One does not need an elastic imagination to see in the mind’s eye how this particular act in theatre noir will be played out in the LTTE, Tamil and other media. We need to remember that though we might have escaped the European Parliamentary hearing and will probably do so officially at the UNHRC session, that will not end the microscopic scrutiny Sri Lanka will be under in the coming months and years.

The European nations singly and collectively will continue to be concerned at what happens in the country. However tenuous the analogy might be, Europe has not forgotten, because history and modern governmental actions keep reminding their peoples, how the Jews were transported to concentration camps and death by Hitler’s Nazi troops.

The European Human Rights Convention of 1950 was Western Europe’s reaction to the kind of abuse, inhuman and degrading treatment that European Jews and some other groups suffered under Hitler’s ethnic cleansing. So anything that savours of similar treatment will immediately revive memories of that dreaded era in Europe’s history. If it does not, propagandists will make sure that Europe is reminded of it.

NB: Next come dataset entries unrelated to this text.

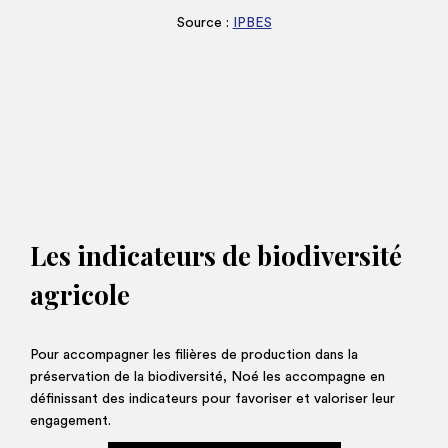
Source :
IPBES
Les indicateurs de biodiversité
agricole
Pour accompagner les filières de production dans la
préservation de la biodiversité, Noé les accompagne en
définissant des indicateurs pour favoriser et valoriser leur
engagement.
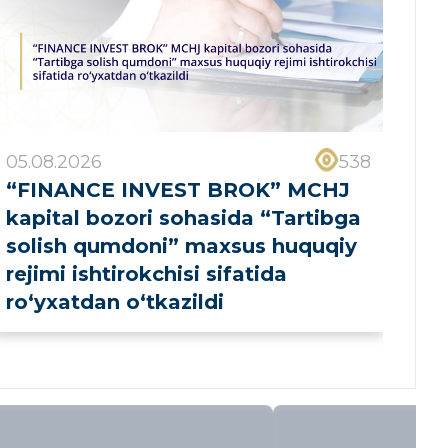
05.08.2026
538
“FINANCE INVEST BROK” MCHJ
kapital bozori sohasida “Tartibga
solish qumdoni” maxsus huquqiy
rejimi ishtirokchisi sifatida
ro‘yxatdan o‘tkazildi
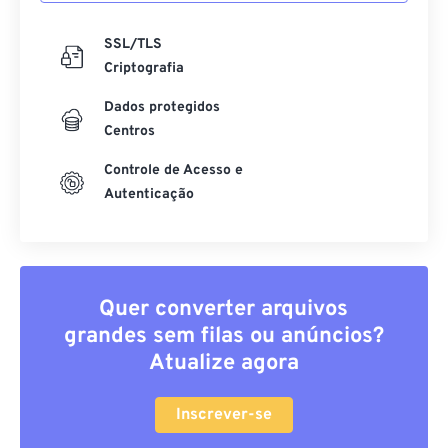
SSL/TLS
Criptografia
Dados protegidos
Centros
Controle de Acesso e
Autenticação
Quer converter arquivos
grandes sem filas ou anúncios?
Atualize agora
Inscrever-se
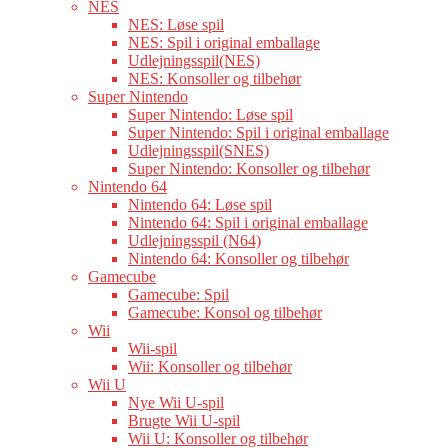
NES
NES: Løse spil
NES: Spil i original emballage
Udlejningsspil(NES)
NES: Konsoller og tilbehør
Super Nintendo
Super Nintendo: Løse spil
Super Nintendo: Spil i original emballage
Udlejningsspil(SNES)
Super Nintendo: Konsoller og tilbehør
Nintendo 64
Nintendo 64: Løse spil
Nintendo 64: Spil i original emballage
Udlejningsspil (N64)
Nintendo 64: Konsoller og tilbehør
Gamecube
Gamecube: Spil
Gamecube: Konsol og tilbehør
Wii
Wii-spil
Wii: Konsoller og tilbehør
Wii U
Nye Wii U-spil
Brugte Wii U-spil
Wii U: Konsoller og tilbehør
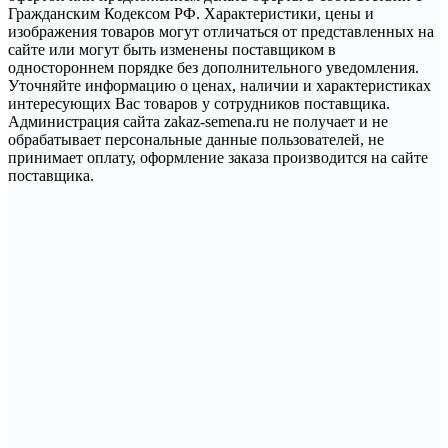
Гражданским Кодексом РФ. Характеристики, цены и
изображения товаров могут отличаться от представленных на
сайте или могут быть изменены поставщиком в
одностороннем порядке без дополнительного уведомления.
Уточняйте информацию о ценах, наличии и характеристиках
интересующих Вас товаров у сотрудников поставщика.
Администрация сайта zakaz-semena.ru не получает и не
обрабатывает персональные данные пользователей, не
принимает оплату, оформление заказа производится на сайте
поставщика.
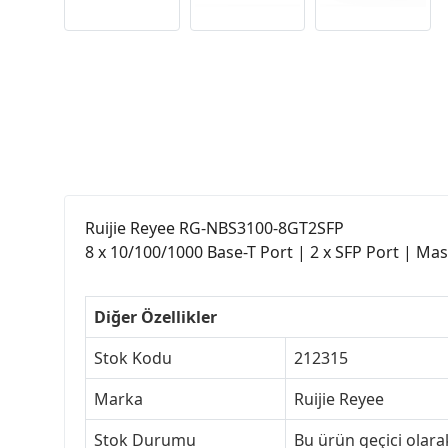
Ruijie Reyee RG-NBS3100-8GT2SFP
8 x 10/100/1000 Base-T Port | 2 x SFP Port | Mas
Diğer Özellikler
Stok Kodu
212315
Marka
Ruijie Reyee
Stok Durumu
Bu ürün geçici olar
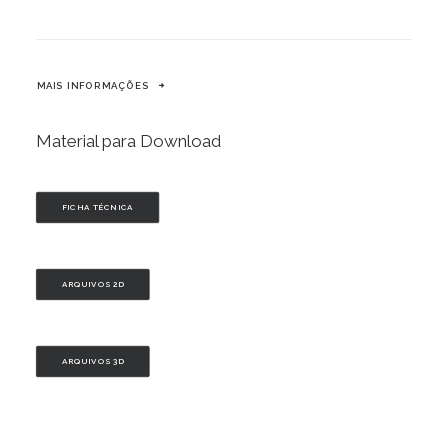
MAIS INFORMAÇÕES
Material para Download
FICHA TÉCNICA
ARQUIVOS 2D
ARQUIVOS 3D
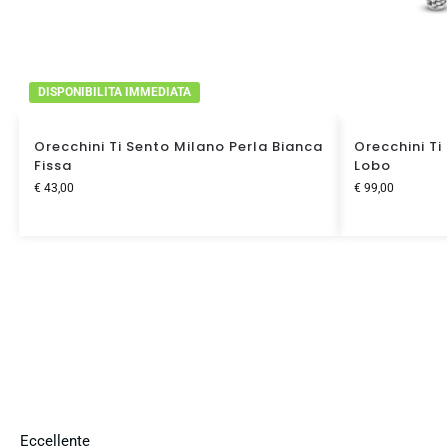
DISPONIBILITA IMMEDIATA
Orecchini Ti Sento Milano Perla Bianca
Orecchini Ti
Fissa
Lobo
€
43,00
€
99,00
Eccellente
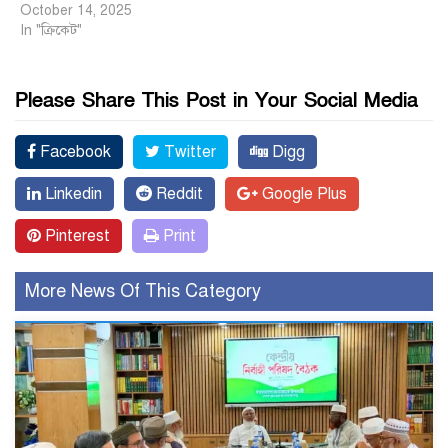
October 14, 2025
In "ক্রিকেট"
Please Share This Post in Your Social Media
Facebook
Twitter
Digg
Linkedin
Reddit
Google Plus
Pinterest
Print
More News Of This Category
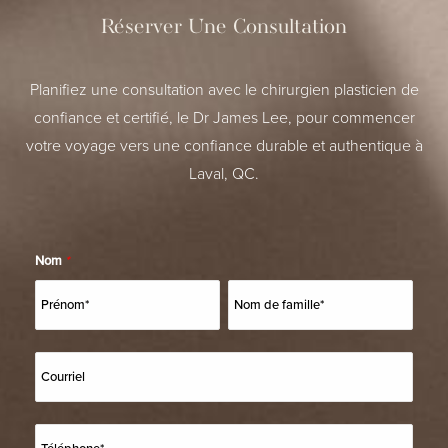
Réserver Une Consultation
Planifiez une consultation avec le chirurgien plasticien de
confiance et certifié, le Dr James Lee, pour commencer
votre voyage vers une confiance durable et authentique à
Laval, QC.
Nom
*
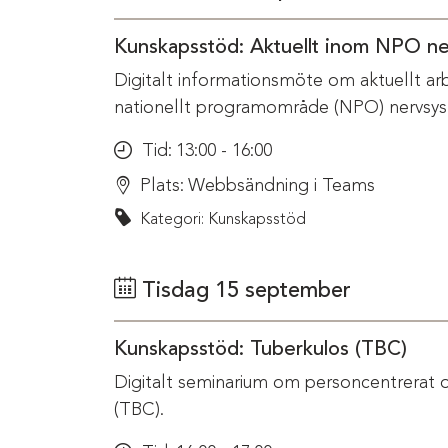
Kunskapsstöd: Aktuellt inom NPO n
Digitalt informationsmöte om aktuellt ar
nationellt programområde (NPO) nervsys
Tid:
13:00 - 16:00
Plats:
Webbsändning i Teams
Kategori: Kunskapsstöd
Tisdag 15 september
Kunskapsstöd: Tuberkulos (TBC)
Digitalt seminarium om personcentrerat 
(TBC).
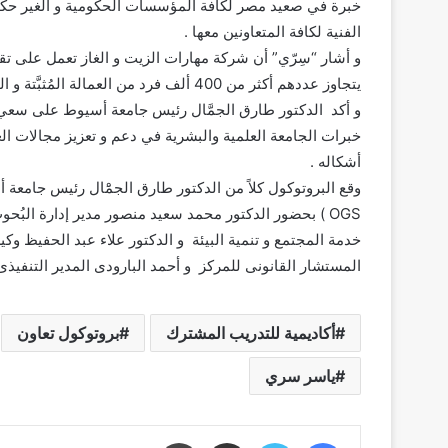
خبرة في صعيد مصر لكافة المؤسسات الحكومية و الغير حكومية
الفنية لكافة المتعاونين معها .
و أشار “سِرّي” أن شركة مهارات الزيت و الغاز تعمل على تقدي
يتجاوز عددهم أكثر من 400 ألف فرد من العمالة المُثبَّتة و المتعاقدة لمُختلف الشركات التابعة للوزارة .
و أكد الدكتور طارق الجمَّال رئيس جامعة أسيوط على سعي 
خبرات الجامعة العلمية والبشرية في دعم و تعزيز مجالات ال
أشكاله .
وقع البروتوكول كلاً من الدكتور طارق الجمَْال رئيس جامع
OGS ) بحضور الدكتور محمد سعيد منصور مدير إدارة البُح
خدمة المجتمع و تنمية البيئة و الدكتور علاء عبد الحفيظ وك
المستشار القانونى للمركز و أحمد البارودى المدير التنفيذ
أكاديمية للتدريب المشترك
بروتوكول تعاون
ياسر سري
فيسبوك
تويتر
مشاركة عبر البريد
طباعة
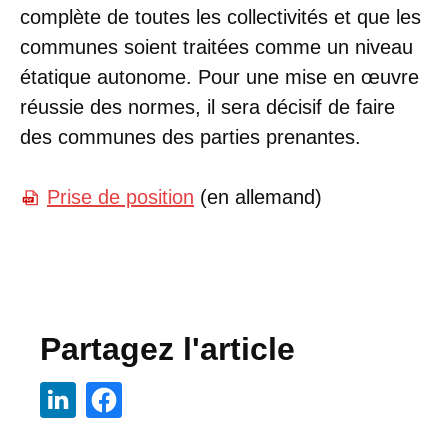
complète de toutes les collectivités et que les
communes soient traitées comme un niveau
étatique autonome. Pour une mise en œuvre
réussie des normes, il sera décisif de faire
des communes des parties prenantes.
Prise de position
(en allemand)
Partagez l'article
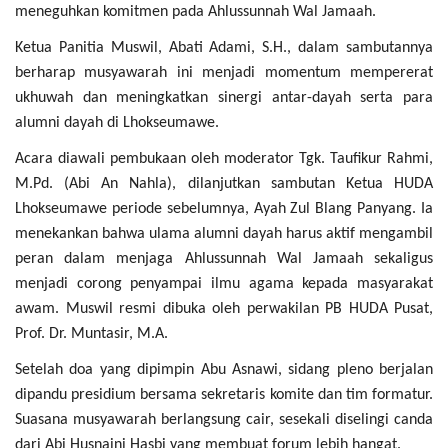
meneguhkan komitmen pada Ahlussunnah Wal Jamaah.
Ketua Panitia Muswil, Abati Adami, S.H., dalam sambutannya
berharap musyawarah ini menjadi momentum mempererat
ukhuwah dan meningkatkan sinergi antar-dayah serta para
alumni dayah di Lhokseumawe.
Acara diawali pembukaan oleh moderator Tgk. Taufikur Rahmi,
M.Pd. (Abi An Nahla), dilanjutkan sambutan Ketua HUDA
Lhokseumawe periode sebelumnya, Ayah Zul Blang Panyang. Ia
menekankan bahwa ulama alumni dayah harus aktif mengambil
peran dalam menjaga Ahlussunnah Wal Jamaah sekaligus
menjadi corong penyampai ilmu agama kepada masyarakat
awam. Muswil resmi dibuka oleh perwakilan PB HUDA Pusat,
Prof. Dr. Muntasir, M.A.
Setelah doa yang dipimpin Abu Asnawi, sidang pleno berjalan
dipandu presidium bersama sekretaris komite dan tim formatur.
Suasana musyawarah berlangsung cair, sesekali diselingi canda
dari Abi Husnaini Hasbi yang membuat forum lebih hangat.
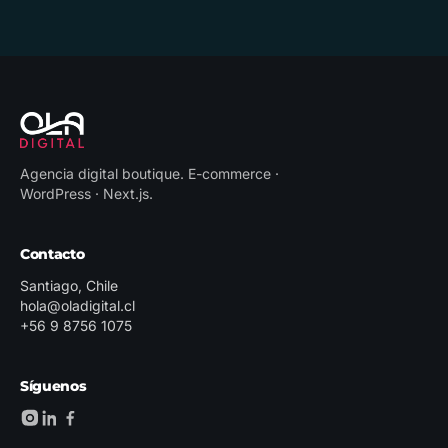
Agencia digital boutique
.
E-commerce ·
WordPress · Next.js
.
Contacto
Santiago, Chile
hola@oladigital.cl
+56 9 8756 1075
Síguenos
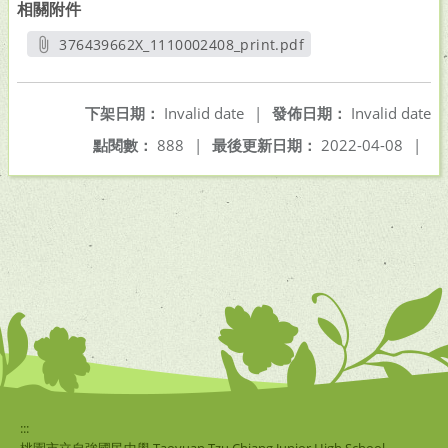
相關附件
376439662X_1110002408_print.pdf
另開新視窗
下架日期：
Invalid date
|
發佈日期：
Invalid date
點閱數：
888
|
最後更新日期：
2022-04-08
|
:::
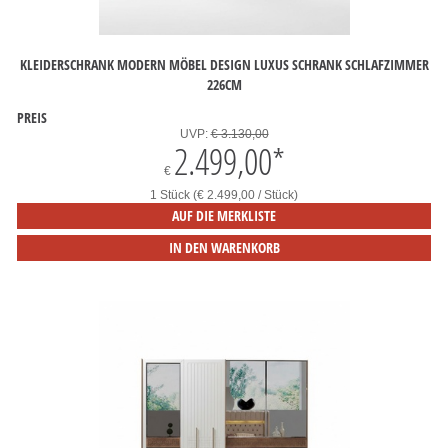
KLEIDERSCHRANK MODERN MÖBEL DESIGN LUXUS SCHRANK SCHLAFZIMMER
226CM
PREIS
UVP:
€ 3.130,00
2.499,00
*
€
1 Stück (€ 2.499,00 / Stück)
AUF DIE MERKLISTE
IN DEN WARENKORB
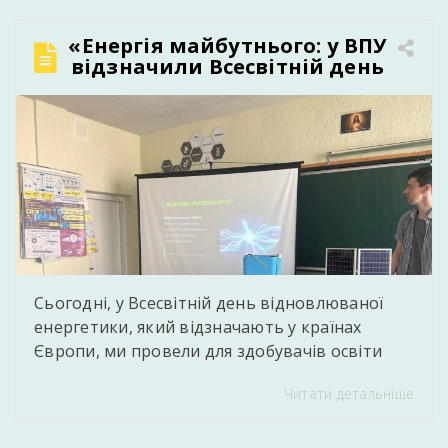
професійних компетентностей, набутих у
процесі навчання. Випускники успішно
«Енергія майбутнього: у ВПУ
виконали кваліфікаційні завдання,
відзначили Всесвітній день
підтвердивши готовність до самостійної
відновлюваної енергетики»
професійної діяльності у сфері інформаційних
технологій та […]
Сьогодні, у Всесвітній день відновлюваної
енергетики, який відзначають у країнах
Європи, ми провели для здобувачів освіти
захопливий практичний захід. Викладач
Читати детальніше
фізики та астрономії Єднорович Андрій
Тарасович Andriy Jednorovich підготував для
молоді інтерактивну презентацію про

Moreover this forcible movement of Tamils from Colombo happened while Japanese special envoy Yasushi Akashi was in the country. Even if it escaped his attention the Japanese embassy and others would have enlightened him. This is what makes it so difficult to understand the action of the police. One does not, of course, expect the police to appreciate global happenings or timetables. That is why there are advisers, and a plethora of them from what one hears. Were those of them who are supposed to keep their eyes open and advise the president unaware the police were going to move and what was happening in the world outside?

Undoubtedly it will be argued – and one would be hard put to deny it – that there are LTTE cadres who have moved into Colombo and its suburbs or moles planted years earlier awaiting orders to create mayhem among civilians. Admittedly security precautions need to be taken because it is the prime duty of a state to protect its citizens. News reports indicate some 370 men and women were moved out back to the north-east. Is it being suggested that all of them were suspect of belonging to the LTTE or had LTTE connections?

Is it then suggested that the police questioned all of them meticulously and none of them had an explanation that passed muster? A senior Colombo police officer is quoted by Reuters as saying “they have been requested to leave and told they had better get back to their own villages.” That would seem to suggest they were politely asked to leave. But most reports suggest otherwise. Recently I read government spokesmen denying charges of discrimination and telling the world that 54 % of Tamils lived outside LTTE controlled areas and among other ethnic groups, mainly the Sinhala people.

It has also been said in another context that 39% of the population of Colombo are Tamils. But having presented that proudly as evidence of Sinhala-Tamil amity, we are now creating a climate of fear where Tamils who do not wish to live under the LTTE or in the Jaffna peninsula or other conflict zones have virtually nowhere to go but back to the areas they left.

However justified the security services might be in rooting out potential terrorists, it would be difficult to convince the world that there is more to this act than that. Here in the UK, security services are searching for jihadists, foreign or home grown. But they would never dare move large group of Muslims out of London because they cannot explain their presence in the city.